**WHAT TO DO:**
1. Transcribe the spillway fishing thread word for word, starting at "## Kyle Martin" and ending at "daggon eyes !!".
2. Pick up the spillway fishing thread where it stops and keep writing it.

**PAGE EXTRACT:**
# Spillway tactics



## Kyle Martin (Sep 7, 2018)

what is the best setup for fishing the spillway or any predominantly rocky waterbeds? I haven’t been down there in probably 2 or more years or so but I will be down there this spring as long as I don’t lose all of my tackle on the rocks. I have not really had much luck down there but I know people have a solid technique for fishing those rocks I am thinking of trying a 3/4 oz inline with a short leader going to my lure. And I will probably use a floater with a 3” grub in white chartreuse or yellow but if anyone has experience in fishing the current could you please share? I need me some daggon eyes !!
Thanks - Kyle


----------



## Jeremy Barker (Feb 20, 2019)

Depending on the current and depth I usually use a 1/8 or 1/4 head. You want to just tick along the bottom. If you're dragging you will get snagged. You still get snagged a good bit it just comes with fishing around rocks. I usually start with a 3" twister in white or chartreuse and if those colors don't work I'll try pink and orange. If still nothing I'll down size to a 2 1/2 twister and repeat. I've heard recently that guys are catching them on suspending jerk baits now. I don't throw them in spillways much because of the snags. Jig heads are much cheaper than a $7 jerk bait. A 1/2 oz flat no roll sinker on a slip rig and minnow catches a lot as well. Especially if the bite is tough. I don't use a leader any longer than a foot. It reduces the likelihood of a snag and the fish are holding tight to the bottom anyway. Hope this helps you out. Good luck! I hope to get after some soon myself. 

Sent from my SM-S727VL using Tapatalk


----------



## BuckeyeFishinNut (Feb 8, 2005)

**SUPPLIED INFORMATION:**
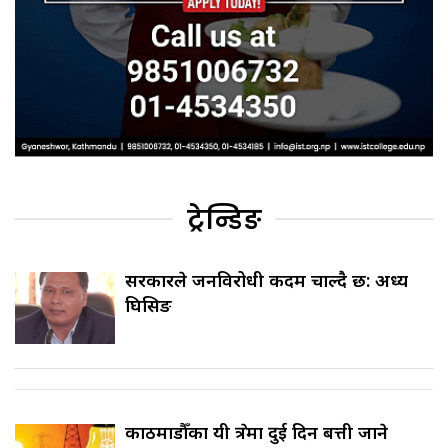
ट्रेन्डिङ
सरकारले जनविरोधी कदम चाल्दै छ: अध्यक्ष
घिसिङ
काठमाडौँका यी क्षेत्रमा दुई दिन बत्ती जाने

**PER-TASK OUTPUTS:**
1.
## Kyle Martin (Sep 7, 2018)

what is the best setup for fishing the spillway or any predominantly rocky waterbeds? I haven’t been down there in probably 2 or more years or so but I will be down there this spring as long as I don’t lose all of my tackle on the rocks. I have not really had much luck down there but I know people have a solid technique for fishing those rocks I am thinking of trying a 3/4 oz inline with a short leader going to my lure. And I will probably use a floater with a 3” grub in white chartreuse or yellow but if anyone has experience in fishing the current could you please share? I need me some daggon eyes !!

2.
When fishing any spillway with jigs, I was always told, "if you're not getting snagged up from time to time, you're doing it wrong" I pour my own jigs so I don't care if I lose a few here and there. You gotta get down there in the rocks where they are at and that means snagging up. Using braid will help you get out of a good bit of snags and increase hit detection for light bites. Jeremy gives some solid advice and I pretty much use the same stuff he is talking about. I often fish double jig heads, so if I want an 1/8th oz weight, I will fish 2 1/16 oz. jigs and if I want a 1/4 oz I will fish 2 1/8th oz jigs. Depth and current dictates the weight I fish with.


----------



## 1MoreKast (Mar 15, 2008)

IF you do end up using a crank bait, you can significantly reduce the risk of the snagging the bottom by removing the front treble hook(s) and leave only the back one exposed. I've also seen some people going the length of sliding a small piece of surgical tubing around the split ring and shank of the treble so that it doesn't hang and stays extended outwards.


----------



## STRONGPERSUADER (Nov 5, 2006)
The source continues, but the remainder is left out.